• [Aufgabe A]: Wann ist eine Abrechnung laut dem Text über Wohnungseigentum unrichtig?
• [Aufgabe B]: Gib im Text über Wohnungseigentum den Abschnitt von "Jeder einzelne Wohnungseigentümer" bis "II23 § 34 WEG Rz 7)." erneut wieder und ersetze darin "Liegenschaft" durch "Wohnanlage".

• [Lesetext]:
+ + + + + + +
Jeder einzelne Wohnungseigentümer hat ein Anrecht darauf zu erfahren, wie hoch die Erträgnisse der Liegenschaft sind und in welchem Umfang jedes Gemeinschaftsmitglied zu den Aufwendungen der Liegenschaft beiträgt (5 Ob 114/14x). Das erfordert eine Gegenüberstellung der Solleinnahmen (Vorschreibungen) mit den tatsächlichen Zahlungseingängen zumindest in der Form, dass bei jedem einzelnen Mitglied der Gemeinschaft oder jedem einzelnen Wohnungseigentumsobjekt ausgewiesen wird, ob das Konto ausgeglichen ist oder ein Rückstand besteht (so schon 5 Ob 108/93). Unrichtig ist eine Abrechnung etwa dann, wenn Auslagen einbezogen sind, die nicht die Gemeinschaft, sondern einzelne Miteigentümer treffen (5 Ob 37/03gWürth/Zingher/Kovanyi, Miet- und Wohnrecht II23 § 34 WEG Rz 7).
+ + + + + + +
• [Eine Reihe von Einträgen]:
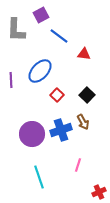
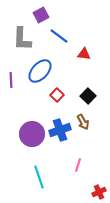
gray L-shape: moved 6 px right, 9 px down
black square: moved 1 px right, 1 px down
blue cross: moved 1 px left
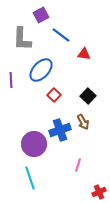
blue line: moved 2 px right, 1 px up
blue ellipse: moved 1 px right, 1 px up
red square: moved 3 px left
purple circle: moved 2 px right, 10 px down
cyan line: moved 9 px left, 1 px down
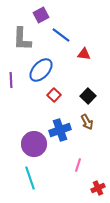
brown arrow: moved 4 px right
red cross: moved 1 px left, 4 px up
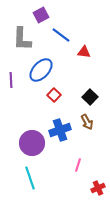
red triangle: moved 2 px up
black square: moved 2 px right, 1 px down
purple circle: moved 2 px left, 1 px up
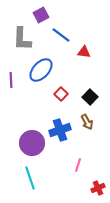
red square: moved 7 px right, 1 px up
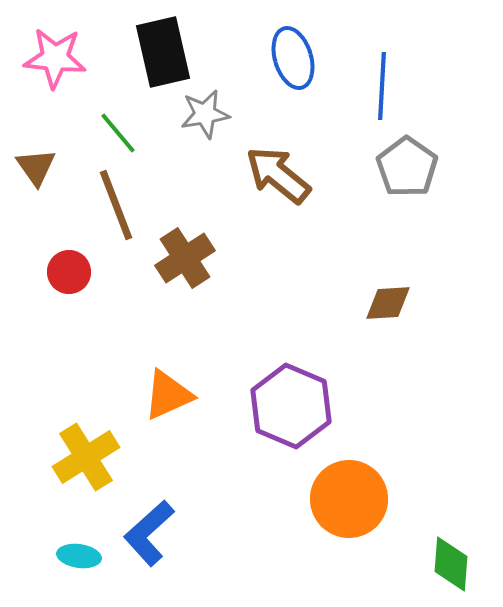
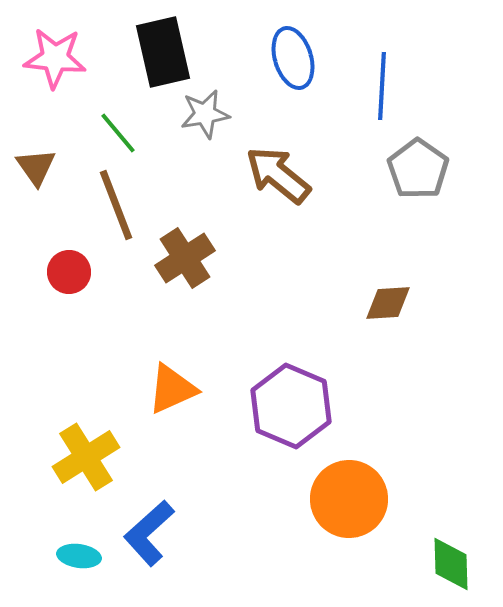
gray pentagon: moved 11 px right, 2 px down
orange triangle: moved 4 px right, 6 px up
green diamond: rotated 6 degrees counterclockwise
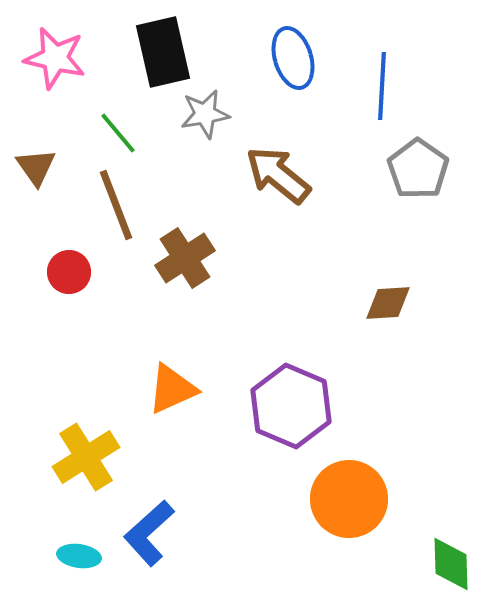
pink star: rotated 8 degrees clockwise
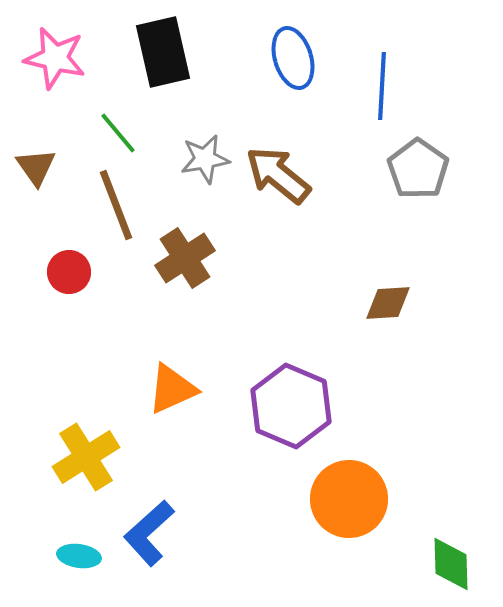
gray star: moved 45 px down
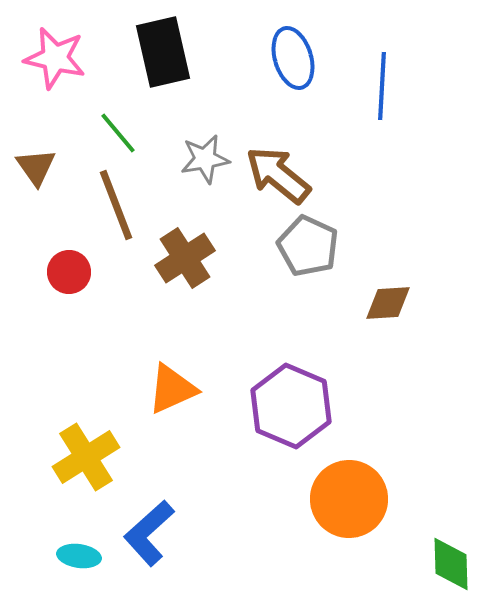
gray pentagon: moved 110 px left, 77 px down; rotated 10 degrees counterclockwise
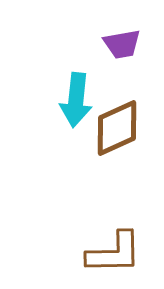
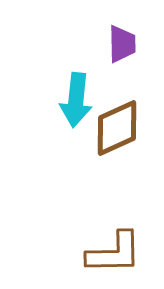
purple trapezoid: rotated 81 degrees counterclockwise
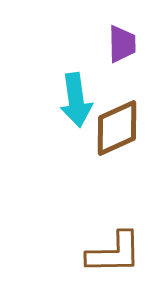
cyan arrow: rotated 14 degrees counterclockwise
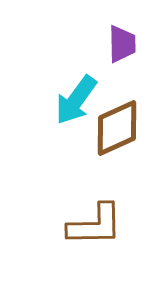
cyan arrow: rotated 44 degrees clockwise
brown L-shape: moved 19 px left, 28 px up
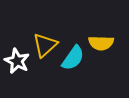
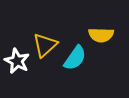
yellow semicircle: moved 8 px up
cyan semicircle: moved 2 px right
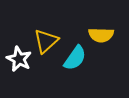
yellow triangle: moved 1 px right, 4 px up
white star: moved 2 px right, 2 px up
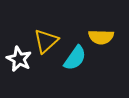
yellow semicircle: moved 2 px down
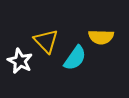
yellow triangle: rotated 32 degrees counterclockwise
white star: moved 1 px right, 2 px down
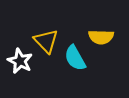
cyan semicircle: rotated 116 degrees clockwise
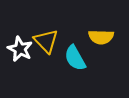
white star: moved 12 px up
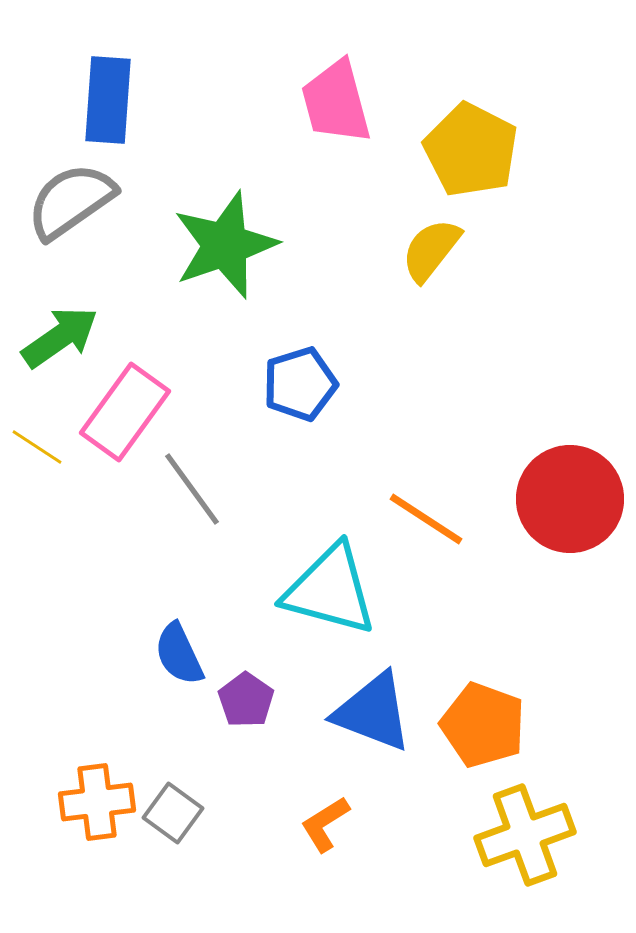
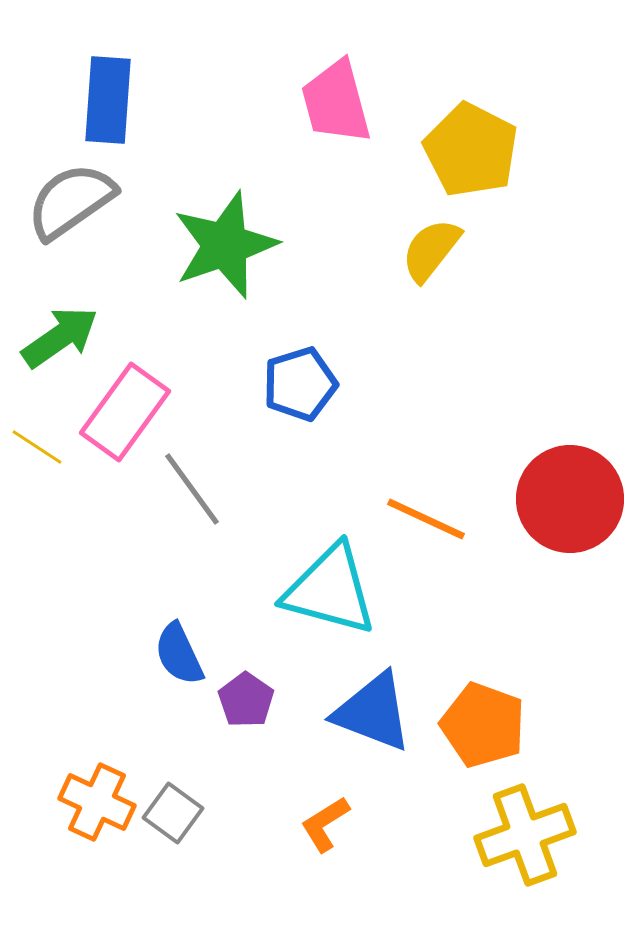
orange line: rotated 8 degrees counterclockwise
orange cross: rotated 32 degrees clockwise
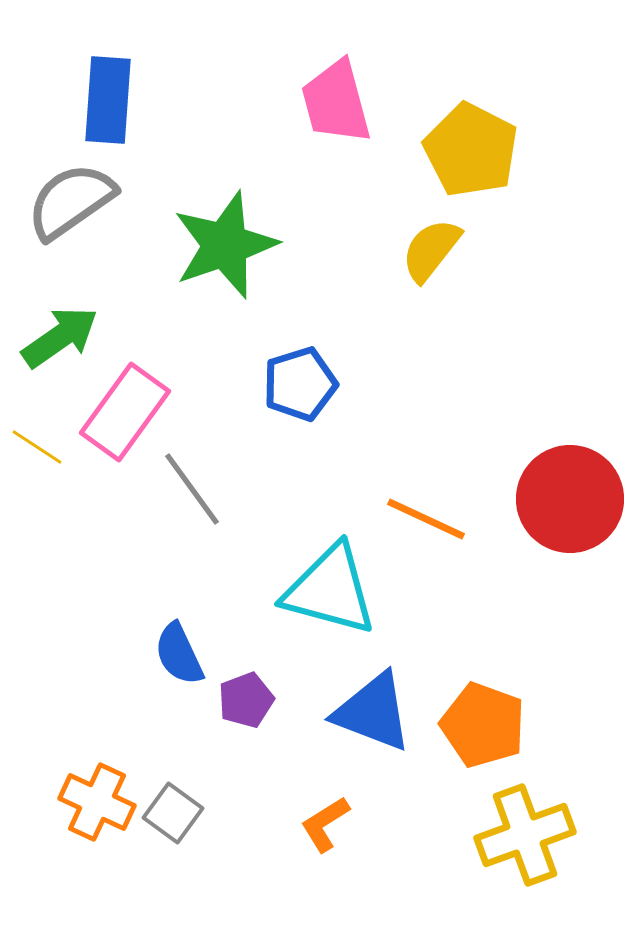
purple pentagon: rotated 16 degrees clockwise
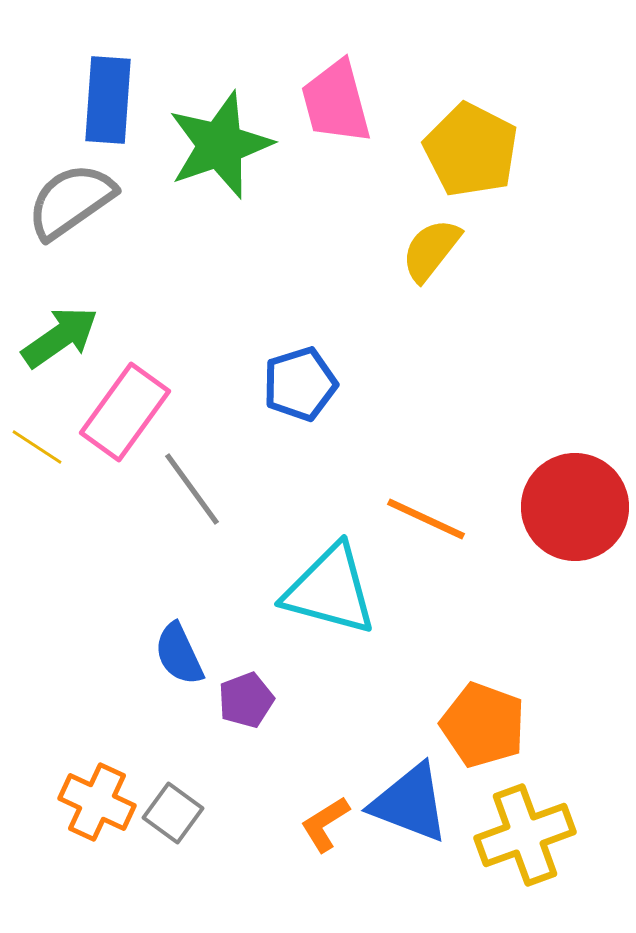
green star: moved 5 px left, 100 px up
red circle: moved 5 px right, 8 px down
blue triangle: moved 37 px right, 91 px down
+ + + + + + +
• [Lösung A]: Wenn Auslagen einbezogen sind, die nicht die Gemeinschaft, sondern einzelne Miteigentümer treffen.

• [Lösung B]:
Jeder einzelne Wohnungseigentümer hat ein Anrecht darauf zu erfahren, wie hoch die Erträgnisse der Wohnanlage sind und in welchem Umfang jedes Gemeinschaftsmitglied zu den Aufwendungen der Wohnanlage beiträgt (5 Ob 114/14x). Das erfordert eine Gegenüberstellung der Solleinnahmen (Vorschreibungen) mit den tatsächlichen Zahlungseingängen zumindest in der Form, dass bei jedem einzelnen Mitglied der Gemeinschaft oder jedem einzelnen Wohnungseigentumsobjekt ausgewiesen wird, ob das Konto ausgeglichen ist oder ein Rückstand besteht (so schon 5 Ob 108/93). Unrichtig ist eine Abrechnung etwa dann, wenn Auslagen einbezogen sind, die nicht die Gemeinschaft, sondern einzelne Miteigentümer treffen (5 Ob 37/03gWürth/Zingher/Kovanyi, Miet- und Wohnrecht II23 § 34 WEG Rz 7).